Growing the Economy with Canada's Airports
Last year, many airports across Canada welcomed the highest number of passengers they've had in history. This has an enormous impact on Canada's economy.
Airports create jobs, support tourism and enable businesses vital access to high growth markets around the globe.
While airports are celebrating unprecedented growth, some are experiencing long lineups at security screening checkpoints and at our air borders during peak times. Airports are seeking investments in these federal government-run services to enable airports to continue to provide efficient connectivity.

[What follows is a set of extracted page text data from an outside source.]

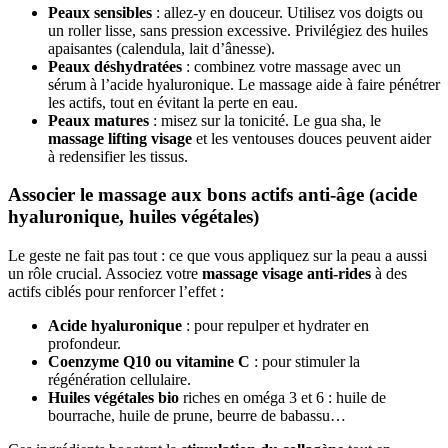
Peaux sensibles
: allez-y en douceur. Utilisez vos doigts ou
un roller lisse, sans pression excessive. Privilégiez des huiles
apaisantes (calendula, lait d’ânesse).
Peaux déshydratées
: combinez votre massage avec un
sérum à l’acide hyaluronique. Le massage aide à faire pénétrer
les actifs, tout en évitant la perte en eau.
Peaux matures
: misez sur la tonicité. Le gua sha, le
massage lifting visage
et les ventouses douces peuvent aider
à redensifier les tissus.
Associer le massage aux bons actifs anti-âge (acide
hyaluronique, huiles végétales)
Le geste ne fait pas tout : ce que vous appliquez sur la peau a aussi
un rôle crucial. Associez votre
massage visage anti-rides
à des
actifs ciblés pour renforcer l’effet :
Acide hyaluronique
: pour repulper et hydrater en
profondeur.
Coenzyme Q10 ou vitamine C
: pour stimuler la
régénération cellulaire.
Huiles végétales bio
riches en oméga 3 et 6 : huile de
bourrache, huile de prune, beurre de babassu…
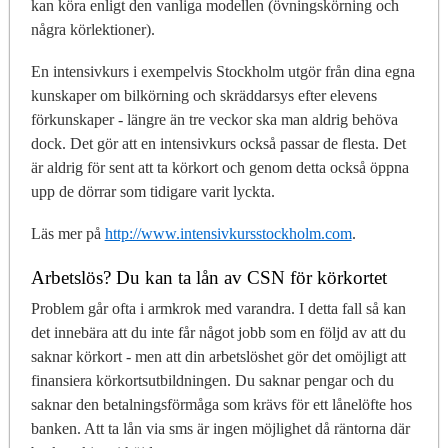
kan köra enligt den vanliga modellen (övningskörning och
några körlektioner).
En intensivkurs i exempelvis Stockholm utgör från dina egna
kunskaper om bilkörning och skräddarsys efter elevens
förkunskaper - längre än tre veckor ska man aldrig behöva
dock. Det gör att en intensivkurs också passar de flesta. Det
är aldrig för sent att ta körkort och genom detta också öppna
upp de dörrar som tidigare varit lyckta.
Läs mer på
http://www.intensivkursstockholm.com
.
Arbetslös? Du kan ta lån av CSN för körkortet
Problem går ofta i armkrok med varandra. I detta fall så kan
det innebära att du inte får något jobb som en följd av att du
saknar körkort - men att din arbetslöshet gör det omöjligt att
finansiera körkortsutbildningen. Du saknar pengar och du
saknar den betalningsförmåga som krävs för ett lånelöfte hos
banken. Att ta lån via sms är ingen möjlighet då räntorna där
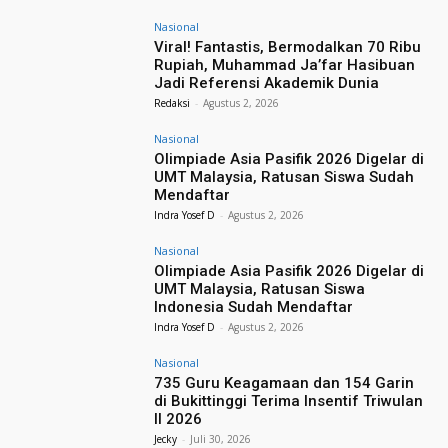
Nasional
Viral! Fantastis, Bermodalkan 70 Ribu
Rupiah, Muhammad Ja’far Hasibuan
Jadi Referensi Akademik Dunia
Redaksi
-
Agustus 2, 2026
Nasional
Olimpiade Asia Pasifik 2026 Digelar di
UMT Malaysia, Ratusan Siswa Sudah
Mendaftar
Indra Yosef D
-
Agustus 2, 2026
Nasional
Olimpiade Asia Pasifik 2026 Digelar di
UMT Malaysia, Ratusan Siswa
Indonesia Sudah Mendaftar
Indra Yosef D
-
Agustus 2, 2026
Nasional
735 Guru Keagamaan dan 154 Garin
di Bukittinggi Terima Insentif Triwulan
II 2026
Jecky
-
Juli 30, 2026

This has become a priority for the Canadian Global Cities Council (CGCC),
a coalition of presidents and chief executive officers of the eight largest urban regional Chambers of Commerce/Boards of Trade in Canada. Formed in 2015, it collaborates on international and domestic issues that impact their regions' competitiveness. The CGCC recognizes that airports require supportive policies and robust government services in order to remain competitive.

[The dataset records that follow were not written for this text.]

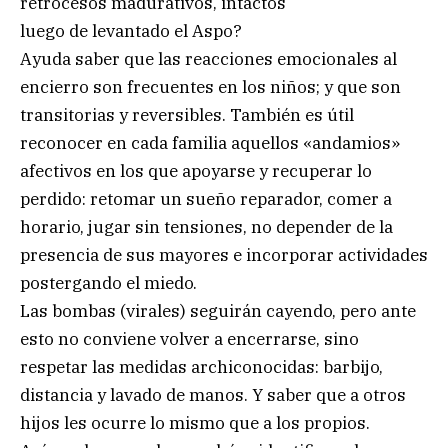
retrocesos madurativos, intactos
luego de levantado el Aspo?
Ayuda saber que las reacciones emocionales al
encierro son frecuentes en los niños; y que son
transitorias y reversibles. También es útil
reconocer en cada familia aquellos «andamios»
afectivos en los que apoyarse y recuperar lo
perdido: retomar un sueño reparador, comer a
horario, jugar sin tensiones, no depender de la
presencia de sus mayores e incorporar actividades
postergando el miedo.
Las bombas (virales) seguirán cayendo, pero ante
esto no conviene volver a encerrarse, sino
respetar las medidas archiconocidas: barbijo,
distancia y lavado de manos. Y saber que a otros
hijos les ocurre lo mismo que a los propios.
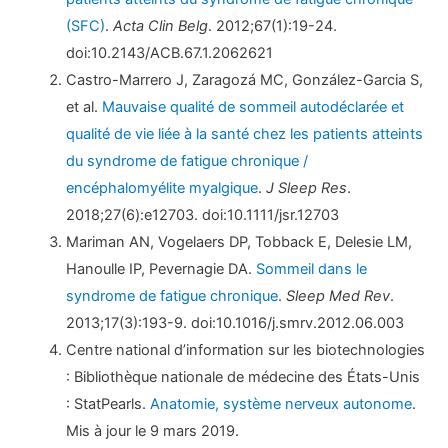
(SFC)
.
Acta Clin Belg
. 2012;67(1):19-24.
doi:10.2143/ACB.67.1.2062621
Castro-Marrero J, Zaragozá MC, González-Garcia S,
et al.
Mauvaise qualité de sommeil autodéclarée et
qualité de vie liée à la santé chez les patients atteints
du syndrome de fatigue chronique /
encéphalomyélite myalgique
.
J Sleep Res
.
2018;27(6):e12703. doi:10.1111/jsr.12703
Mariman AN, Vogelaers DP, Tobback E, Delesie LM,
Hanoulle IP, Pevernagie DA.
Sommeil dans le
syndrome de fatigue chronique
.
Sleep Med Rev
.
2013;17(3):193-9. doi:10.1016/j.smrv.2012.06.003
Centre national d’information sur les biotechnologies
: Bibliothèque nationale de médecine des États-Unis
: StatPearls.
Anatomie, système nerveux autonome
.
Mis à jour le 9 mars 2019.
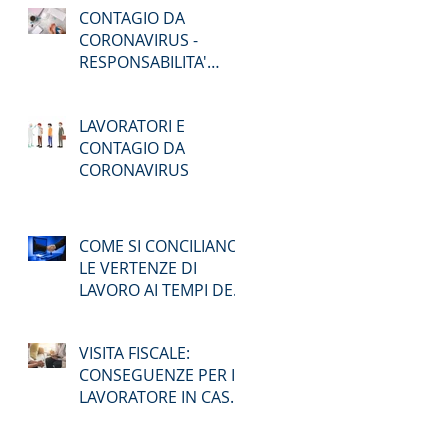
CONTAGIO DA
AD AGOSTO
CORONAVIRUS -
RESPONSABILITA'
PENALE
LAVORATORI E
CONTAGIO DA
CORONAVIRUS
COME SI CONCILIANO
LE VERTENZE DI
LAVORO AI TEMPI DEL
COVID-19 ?
VISITA FISCALE:
CONSEGUENZE PER IL
LAVORATORE IN CASO
DI ASSENZA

The CGCC formed a partnership with the Canadian Airports Council recently to raise awareness of the economic importance of Canada's international airports, and to stimulate policy reform to align Canada with global best practices.
The Government of Canada has committed to several important air transport initiatives with the launch of Transportation 2030 last November. Transport Minister Marc Garneau said he would look at
the Canadian Air Transport Security Authority (CATSA)'s governance model, and make it more accountable to a service standard, as well as its funding more responsive to growing demand.
Strong growth in air traffic and new routes are a boon for tourism and trade for Canadian communities. It is the hope of the CGCC and the CAC that the government finalize the commitments it made in Transportation 2030, as well as invest in the Canada Border Services Agency's services at our air borders, so that Canada's airports can continue to support domestic prosperity and international competitiveness.
The ability to access the world is critical for the country's future, as well as necessary to ensure a diverse, creative and innovative economy.